Canellas J V D S, Drugos L, Ritto F G, Fischer R G, Medeiros P J D
Department of Oral and Maxillofacial Surgery, Faculty of Dentistry, Rio de Janeiro State University, Rua Boulevard 28 de Setembro, 157 Vila Isabel, Rio de Janeiro, RJ 20551-030, Brazil.
Department of Oral and Maxillofacial Surgery, Faculty of Dentistry, Rio de Janeiro State University, Rua Boulevard 28 de Setembro, 157 Vila Isabel, Rio de Janeiro, RJ 20551-030, Brazil.
Br J Oral Maxillofac Surg. 2021 Sep;59(7):742-751. doi: 10.1016/j.bjoms.2021.02.009. Epub 2021 Feb 23.
A systematic review and network meta-analysis was conducted to compare different commercially available xenograft materials used in maxillary sinus floor elevation surgery (MSFES). Embase, PubMed, the Cochrane Library, Web of Science, Scopus, LILACS, and grey literature were searched up to 13 July 2020. Only randomised controlled trials (RCTs) were included. A frequentist network meta-analysis using a random effects model compared different commercially available xenograft materials. The primary outcomes were the percentage of newly-formed bone and residual bone-substitute rate. Both were measured by histomorphometric analysis from bone biopsies obtained during preparation of the implant site. Of the 659 studies initially identified, 11 involving 242 MSFES were included in the quantitative analyses. A total of six bone-substitute materials were analysed (Bio-Oss® (Geistlich Pharma), InduCera® Dual Coat, Lumina-Bone Porous® (Critéria), Osseous® (SIN - Sistema de Implantes Nacional), THE Graft® (Purgo Biologics), and Osteoplant Osteoxenon® (Bioteck)). The P-score estimation showed that Osteoplant Osteoxenon® produced the most newly-formed bone and reabsorbed faster than other xenograft materials after six months. The combination of Bio-Oss® plus bone marrow aspirate concentrate (BMAC) significantly increased the percentage of newly-formed bone compared with Bio-Oss® alone. In contrast, the addition of Emdogain® (Straumann) and leucocyte and platelet-rich fibrin (L-PRF) to Bio-Oss® did not significantly improve the amount of regenerated bone. Study-level data indicated that the percentage of newly-formed bone differs among commercially available xenograft materials. Osteoplant Osteoxenon® seems to result in the highest amount of new bone in MSFES.
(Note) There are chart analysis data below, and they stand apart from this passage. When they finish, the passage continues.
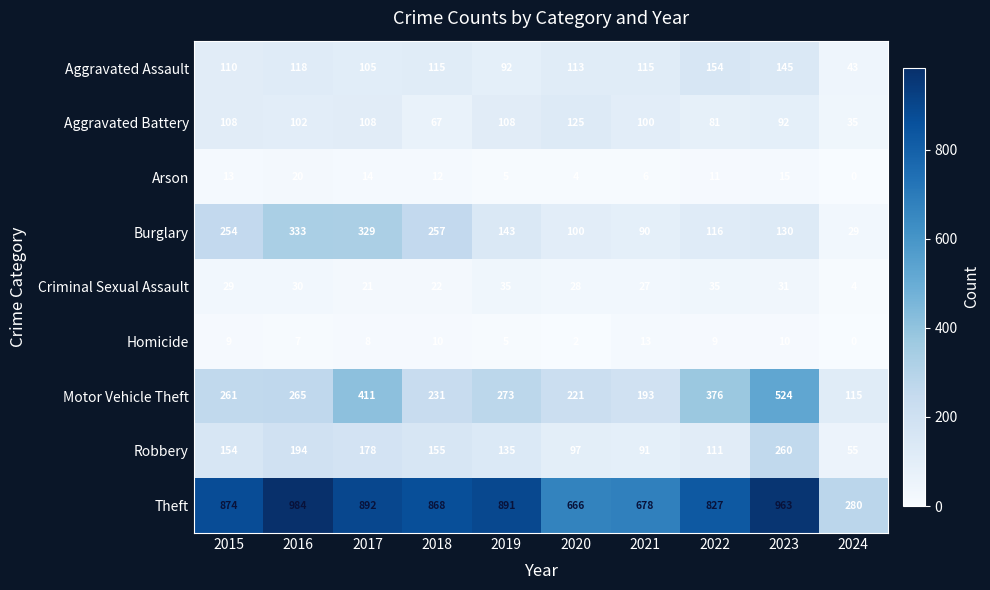

The value of Arson at 2020 is 2. True or false?

False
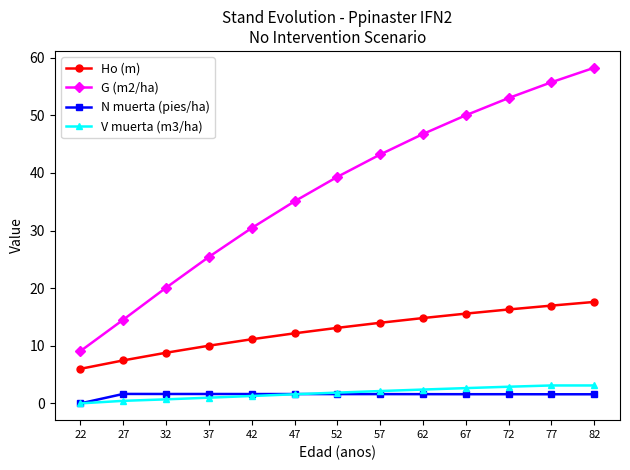

At which category does the chart reach its peak across all series?

82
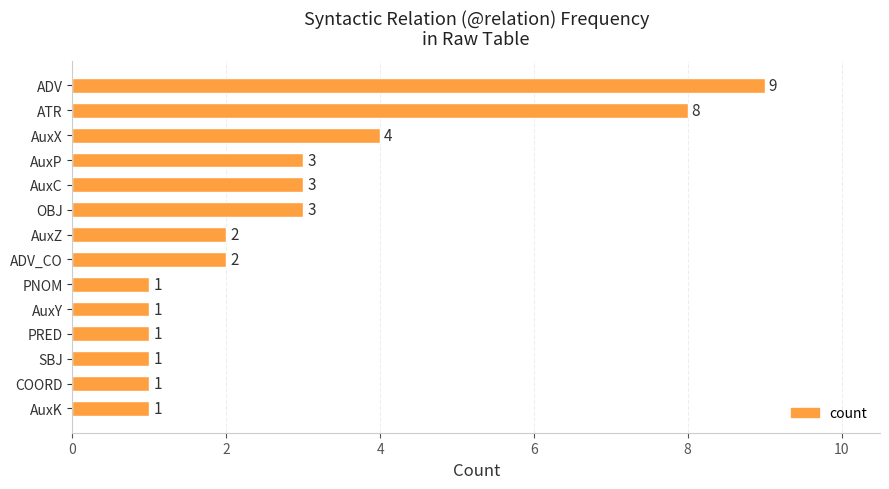

What is the greatest value displayed?

9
进行了一项系统评价和网状Meta分析,以比较在上颌窦底提升手术(MSFES)中使用的不同市售异种移植材料。截至2020年7月13日,检索了Embase、PubMed、Cochrane图书馆、Web of Science、Scopus、LILACS和灰色文献。仅纳入随机对照试验(RCT)。使用随机效应模型的频率论网状Meta分析比较了不同市售异种移植材料。主要结局是新形成骨的百分比和残余骨替代率。两者均通过在种植体部位制备期间获得的骨活检组织形态计量分析来测量。在最初确定的659项研究中,11项涉及242例MSFES的研究纳入了定量分析。总共分析了六种骨替代材料(Bio-Oss®(盖氏制药)、InduCera®双涂层、Lumina-Bone Porous®(Critéria)、Osseous®(SIN - 国家植入系统)、THE Graft®(Purgo生物制品)和Osteoplant Osteoxenon®(Bioteck))。P评分估计显示,Osteoplant Osteoxenon®产生的新形成骨最多,并且在六个月后比其他异种移植材料吸收更快。与单独使用Bio-Oss®相比,Bio-Oss®加骨髓抽吸浓缩物(BMAC)的组合显著增加了新形成骨的百分比。相比之下,向Bio-Oss®中添加Emdogain®(士卓曼)以及富含白细胞和血小板的纤维蛋白(L-PRF)并没有显著改善再生骨的量。研究水平的数据表明,市售异种移植材料中新形成骨的百分比存在差异。在MSFES中,Osteoplant Osteoxenon®似乎能产生最多的新骨。